I jumped a step ahead of her to slide across a patch of smooth ice on the sidewalk in front of somebody's driveway. I'm an expert ice slider.

"But you did better than anyone else in our grade last year," said Marianne. "That makes you a prime contender."

"I guess so," I said. "What's it to you?"

"Well, isn't it obvious?" asked Marianne. "I need to know what the competition is going to be like, and I thought you might chicken out. So are you entering? You can't be undecided. Just A, yes, or B, no."

"I don't think I'll enter," I said, casually.

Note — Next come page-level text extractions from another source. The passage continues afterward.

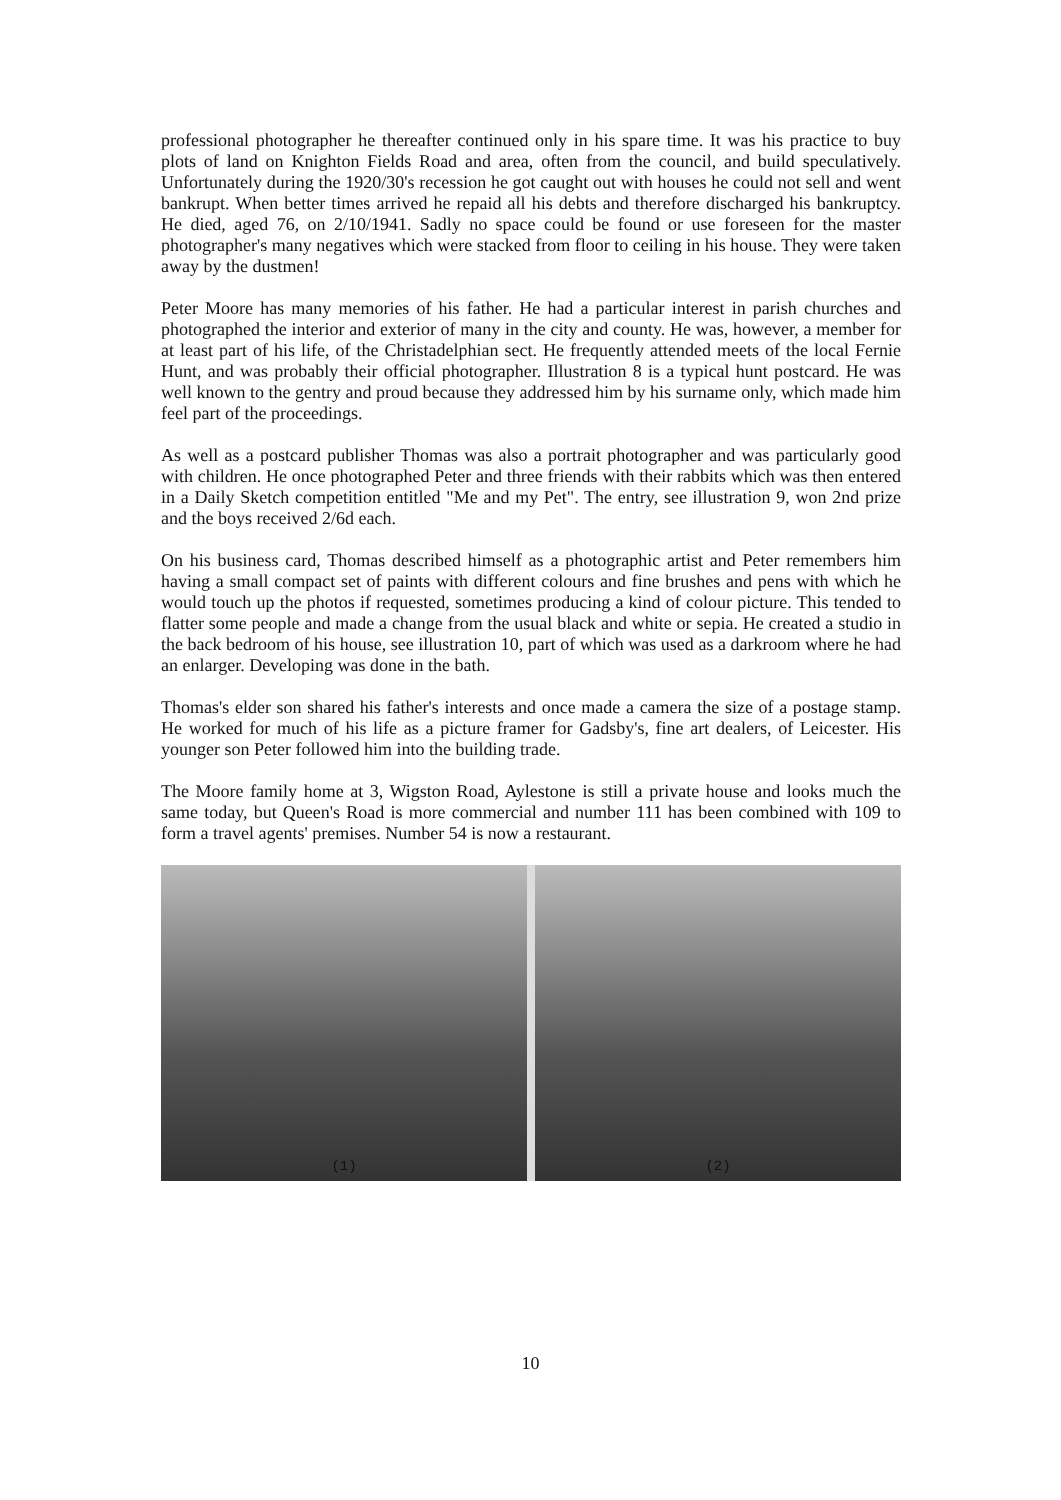professional photographer he thereafter continued only in his spare time. It was his practice to buy plots of land on Knighton Fields Road and area, often from the council, and build speculatively. Unfortunately during the 1920/30's recession he got caught out with houses he could not sell and went bankrupt. When better times arrived he repaid all his debts and therefore discharged his bankruptcy. He died, aged 76, on 2/10/1941. Sadly no space could be found or use foreseen for the master photographer's many negatives which were stacked from floor to ceiling in his house. They were taken away by the dustmen!
Peter Moore has many memories of his father. He had a particular interest in parish churches and photographed the interior and exterior of many in the city and county. He was, however, a member for at least part of his life, of the Christadelphian sect. He frequently attended meets of the local Fernie Hunt, and was probably their official photographer. Illustration 8 is a typical hunt postcard. He was well known to the gentry and proud because they addressed him by his surname only, which made him feel part of the proceedings.
As well as a postcard publisher Thomas was also a portrait photographer and was particularly good with children. He once photographed Peter and three friends with their rabbits which was then entered in a Daily Sketch competition entitled "Me and my Pet". The entry, see illustration 9, won 2nd prize and the boys received 2/6d each.
On his business card, Thomas described himself as a photographic artist and Peter remembers him having a small compact set of paints with different colours and fine brushes and pens with which he would touch up the photos if requested, sometimes producing a kind of colour picture. This tended to flatter some people and made a change from the usual black and white or sepia. He created a studio in the back bedroom of his house, see illustration 10, part of which was used as a darkroom where he had an enlarger. Developing was done in the bath.
Thomas's elder son shared his father's interests and once made a camera the size of a postage stamp. He worked for much of his life as a picture framer for Gadsby's, fine art dealers, of Leicester. His younger son Peter followed him into the building trade.
The Moore family home at 3, Wigston Road, Aylestone is still a private house and looks much the same today, but Queen's Road is more commercial and number 111 has been combined with 109 to form a travel agents' premises. Number 54 is now a restaurant.
(1)
(2)
10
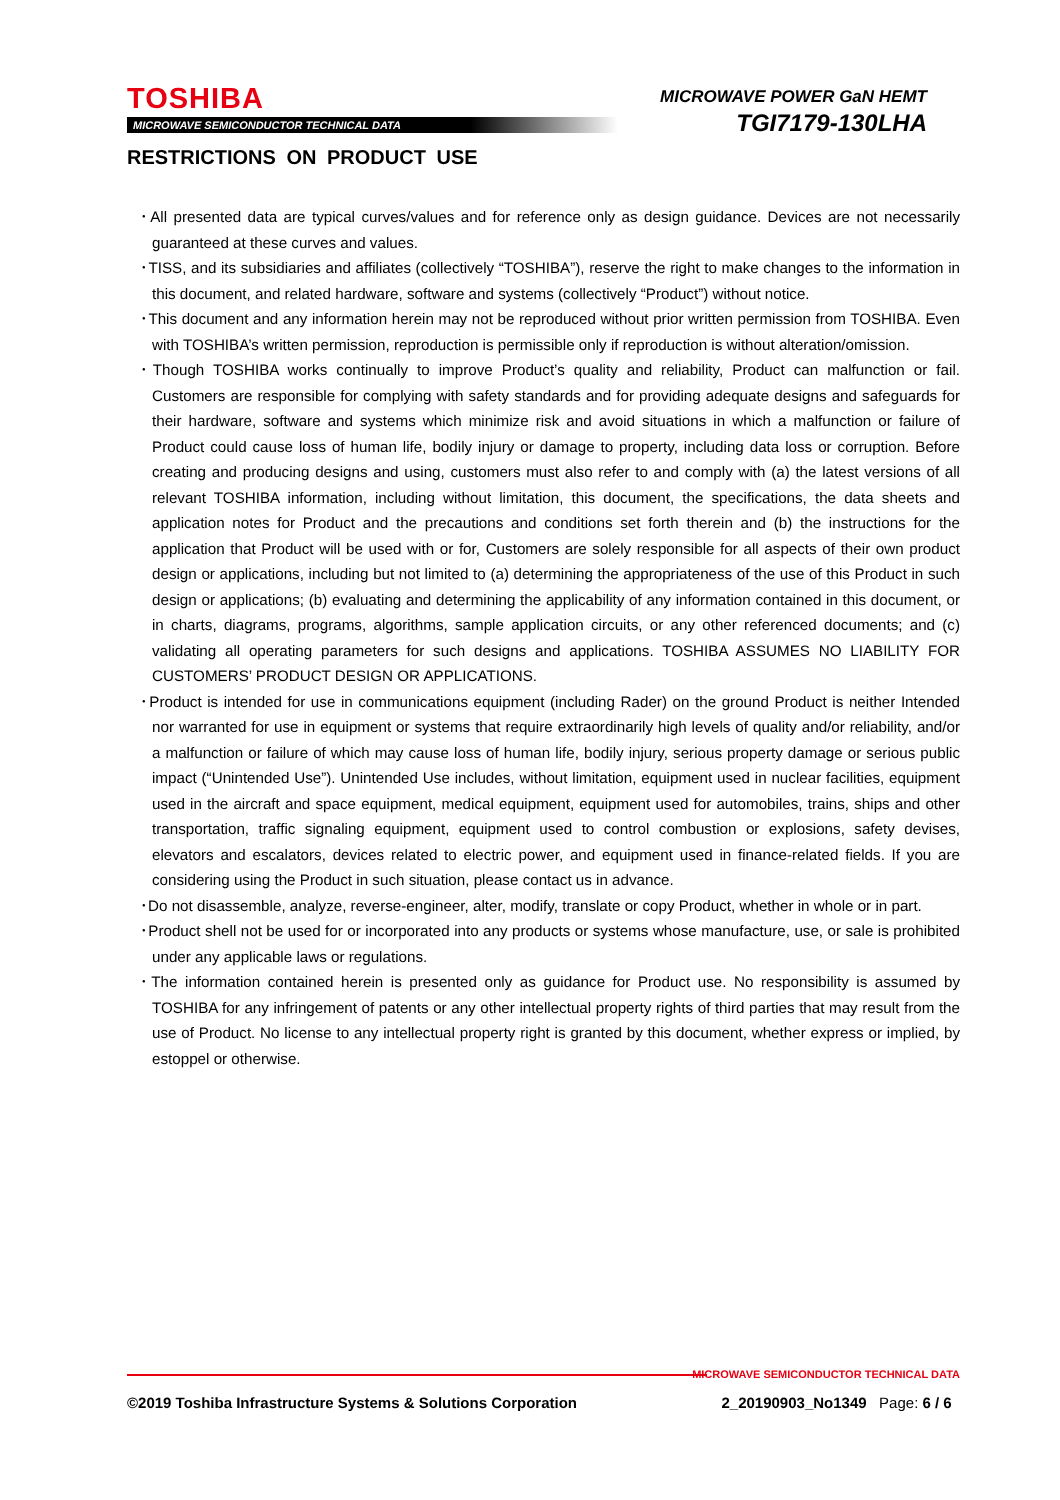TOSHIBA
MICROWAVE SEMICONDUCTOR TECHNICAL DATA
MICROWAVE POWER GaN HEMT
TGI7179-130LHA
RESTRICTIONS ON PRODUCT USE
･All presented data are typical curves/values and for reference only as design guidance. Devices are not necessarily guaranteed at these curves and values.
･TISS, and its subsidiaries and affiliates (collectively “TOSHIBA”), reserve the right to make changes to the information in this document, and related hardware, software and systems (collectively “Product”) without notice.
･This document and any information herein may not be reproduced without prior written permission from TOSHIBA. Even with TOSHIBA’s written permission, reproduction is permissible only if reproduction is without alteration/omission.
･Though TOSHIBA works continually to improve Product’s quality and reliability, Product can malfunction or fail. Customers are responsible for complying with safety standards and for providing adequate designs and safeguards for their hardware, software and systems which minimize risk and avoid situations in which a malfunction or failure of Product could cause loss of human life, bodily injury or damage to property, including data loss or corruption. Before creating and producing designs and using, customers must also refer to and comply with (a) the latest versions of all relevant TOSHIBA information, including without limitation, this document, the specifications, the data sheets and application notes for Product and the precautions and conditions set forth therein and (b) the instructions for the application that Product will be used with or for, Customers are solely responsible for all aspects of their own product design or applications, including but not limited to (a) determining the appropriateness of the use of this Product in such design or applications; (b) evaluating and determining the applicability of any information contained in this document, or in charts, diagrams, programs, algorithms, sample application circuits, or any other referenced documents; and (c) validating all operating parameters for such designs and applications. TOSHIBA ASSUMES NO LIABILITY FOR CUSTOMERS’ PRODUCT DESIGN OR APPLICATIONS.
･Product is intended for use in communications equipment (including Rader) on the ground Product is neither Intended nor warranted for use in equipment or systems that require extraordinarily high levels of quality and/or reliability, and/or a malfunction or failure of which may cause loss of human life, bodily injury, serious property damage or serious public impact (“Unintended Use”). Unintended Use includes, without limitation, equipment used in nuclear facilities, equipment used in the aircraft and space equipment, medical equipment, equipment used for automobiles, trains, ships and other transportation, traffic signaling equipment, equipment used to control combustion or explosions, safety devises, elevators and escalators, devices related to electric power, and equipment used in finance-related fields. If you are considering using the Product in such situation, please contact us in advance.
･Do not disassemble, analyze, reverse-engineer, alter, modify, translate or copy Product, whether in whole or in part.
･Product shell not be used for or incorporated into any products or systems whose manufacture, use, or sale is prohibited under any applicable laws or regulations.
･The information contained herein is presented only as guidance for Product use. No responsibility is assumed by TOSHIBA for any infringement of patents or any other intellectual property rights of third parties that may result from the use of Product. No license to any intellectual property right is granted by this document, whether express or implied, by estoppel or otherwise.
MICROWAVE SEMICONDUCTOR TECHNICAL DATA
©2019 Toshiba Infrastructure Systems & Solutions Corporation 2_20190903_No1349 Page: 6 / 6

I actually knew perfectly well that I'd be entering. I just wanted to see how she'd react if I said I wasn't. It's fun to push Marianne's buttons sometimes.

"Can you tell me why not in fifty words or less?"

I stopped spinning for a second and wondered if Marianne was actually going to count how many words I used. I wouldn't have been surprised.

"Well, I won't be able to study much with all my other activities, for one thing."

My parents make me join everything. I was a member of the School Spirit Squad, secretary of the Recycling Club, and even the founder, and sole member, of the Flying Mermaids, the Gordon Liddy Community School synchronized swimming team. And on afternoons when the school doesn't have an activity or two to keep me occupied, they find other places for me to go. Until the school golf club and indoor soccer started to take up too much time, they'd signed me up as a volunteer bedpan cleaner at the nursing home. Yuck.

don't even learn anything from most of them--most of them just take up time when I could actually be learning something. Honestly, sitting around eating cat food would be a better way to spend time than most of the activities, if you ask me. All I do in most of them is sit around while everyone else gossips about the people who aren't there.

But according to my parents, having an impressive college application is more important than actually being smart. I really hope they're wrong. I know for a fact that they're completely nuts, and people who are nuts tend to be wrong a lot, right?
But Marianne's parents believe the same thing, and she agrees with them completely.